Using last N lines of grid accounting logs may include jobs that have been migrated in the process, or exclude not-often-run (e.g. weekly) precise jobs

The DAYS=7 in accounting_tools checks the job end time, so the tool should probably say something like "Precise activity since $DATE". The cutoff could be set lower too. Another thing that could be done is to tweak it to display the latest job stop date in the list and/or have a detail page that shows all the jobs from $TOOL in the range that is examined.

Where should this wall be hosted? -- I'd propose the committee can have our own tool, and the wall be under the tool account.

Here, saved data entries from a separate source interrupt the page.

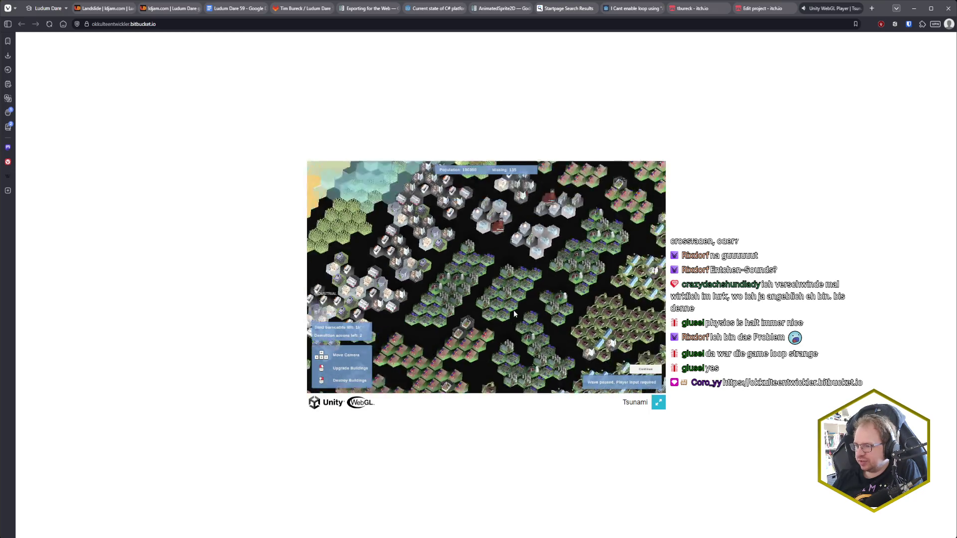
scroll(up, 3)
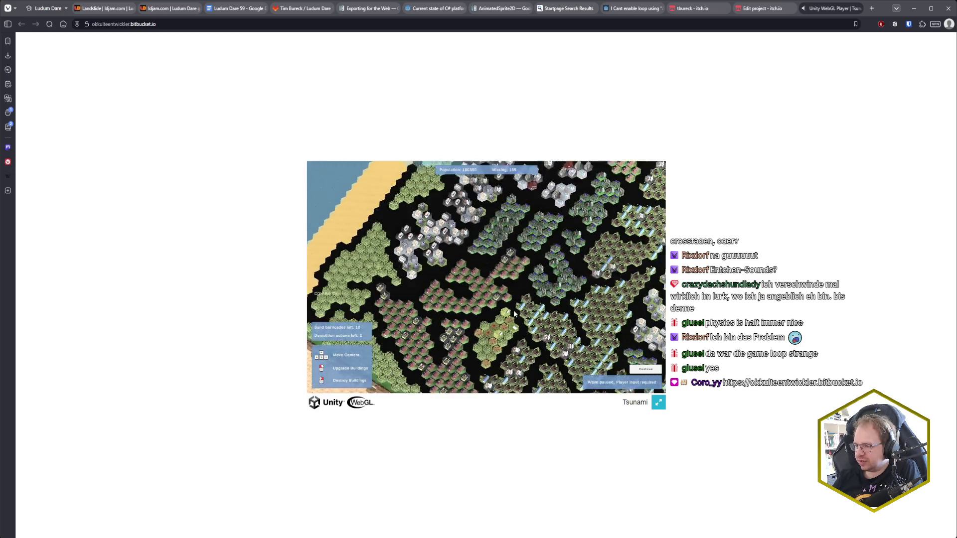
Step: Pan east past the stadium toward the coast, sand and sea, then back over the housing
key(d)
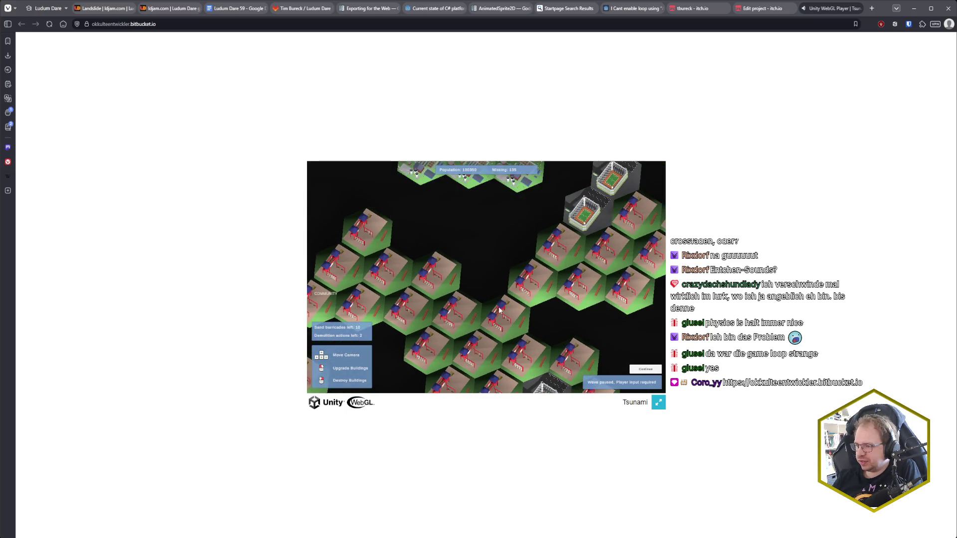
key(d)
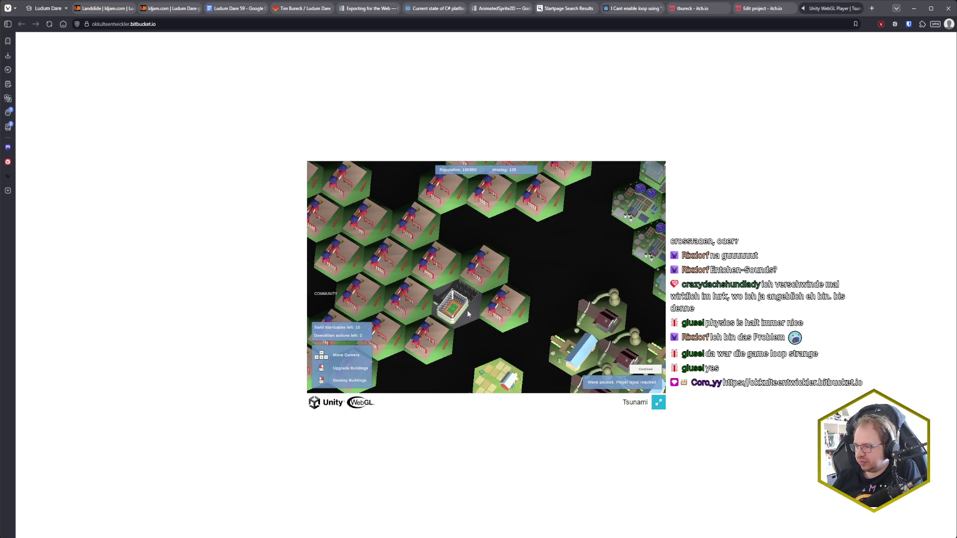
key(w)
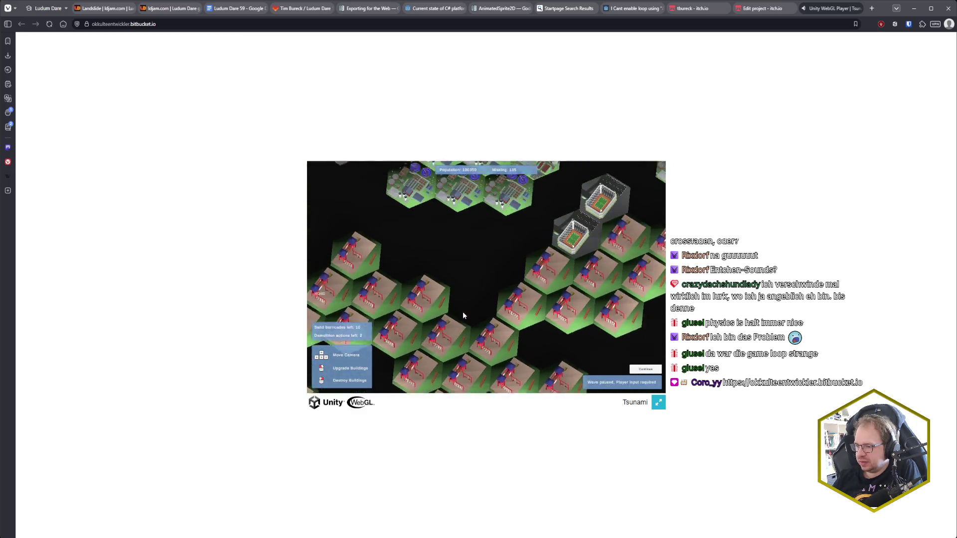
key(s)
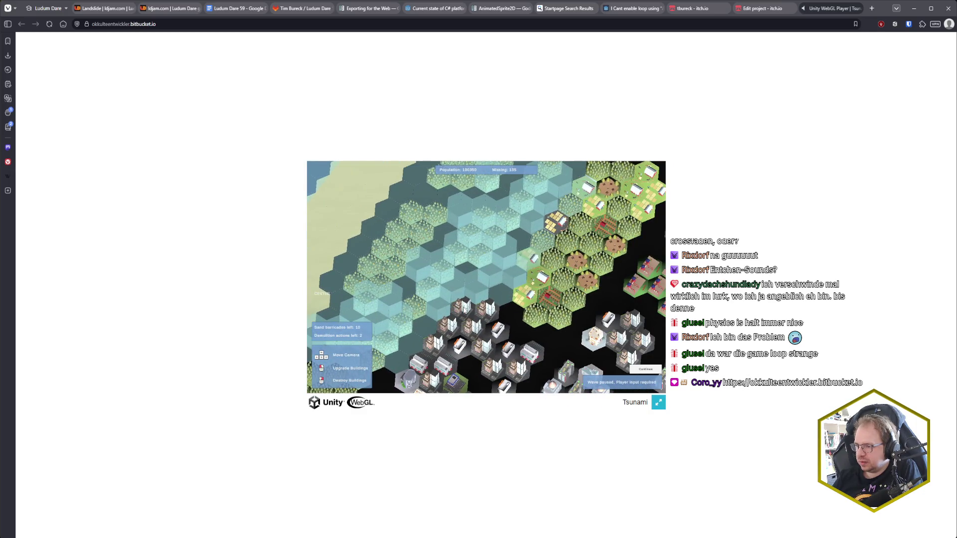
scroll(up, 3)
key(s)
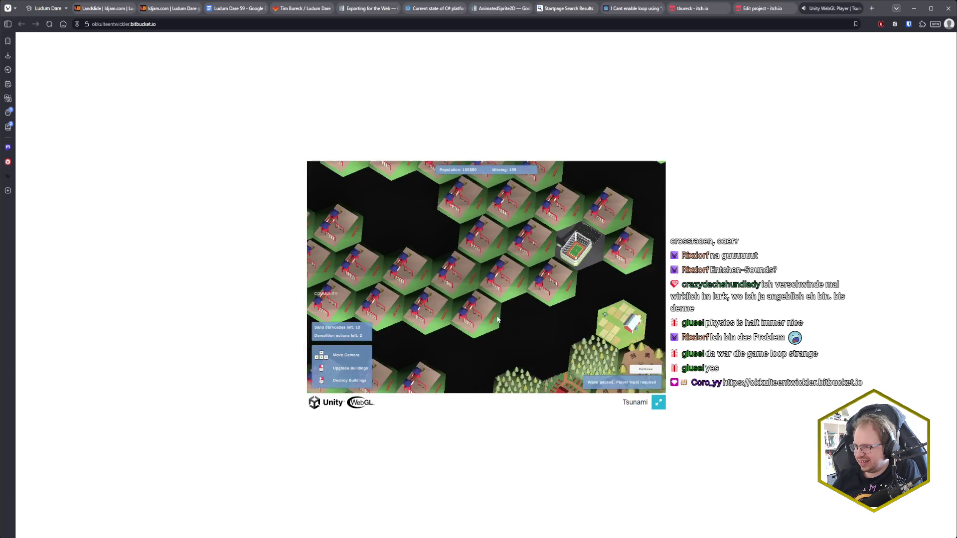
key(d)
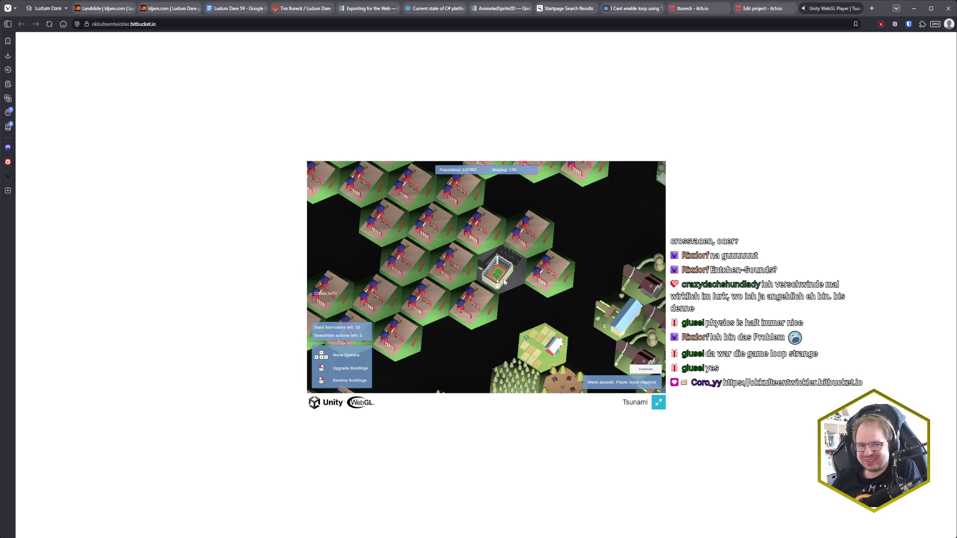
Step: Tour the industrial, official, residential, commercial and road districts out to the farmland until the wave pauses
key(w)
key(d)
key(s)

Please do not start making a "big bag of tools" tool account. Make a distinct account for this like "precise-nag" or something and add co-maintainers as needed. Tool accounts are cheap and life is much nicer when one account hosts one tool.

I'm getting something started at https://tools.wmflabs.org/precise-tools/. @zhuyifei1999 and myself are the initial maintainers. Code is at https://phabricator.wikimedia.org/source/tool-precise-tools/.

The basic list is working. Now it needs:

trim off tools. prefix from unix account names
link each tool to https://tools.wmflabs.org/?tool=$NAME to make looking up maintainers easy
cache the list of tools for 24 hours (real-time computation is too slow)
setup a cron job to refresh the list each day

trim off tools. prefix from unix account names

Why is root in the list? If it's unintentional, filter out everything that dos not start with tools.?

cache the list of tools for 24 hours (real-time computation is too slow)

My last try was 1 minute 21 seconds. 1 hour should be okay, right?

How about k8s? Faster starting times due to the attribute cache thing (I saw in the logs WSGI app 0 (mountpoint='/precise-tools') ready in 17 seconds on interpreter 0x19cb060 pid: 17556 (default app)) (EDIT: seems to be blocked by T156605)

My original thinking is that like the wall of sadness, those that have migrated gets a green background, and those that have not gets a red background. (or something similar.) And the list should probably be sorted.

Also observed that for two of my webservices (which have been migrated a few days ago) are showing stale data. I'd propose a logic that fro the accounting logs, consider only the latest entry of jobs under a name. Would it be too expensive to process?

Matanya said he wanted to volunteer. Shall I add him?

k8s reduced time to 1 second startup time, 01:10 response time.

@bd808 Idk why I can't write to that repo, but I applied P4832 (saved in ~/169b40bff497eff780df28ba010cdf3564e62cdd.patch) that decreased the response the to about 50 seconds (3 tests: 52, 45, 46 seconds).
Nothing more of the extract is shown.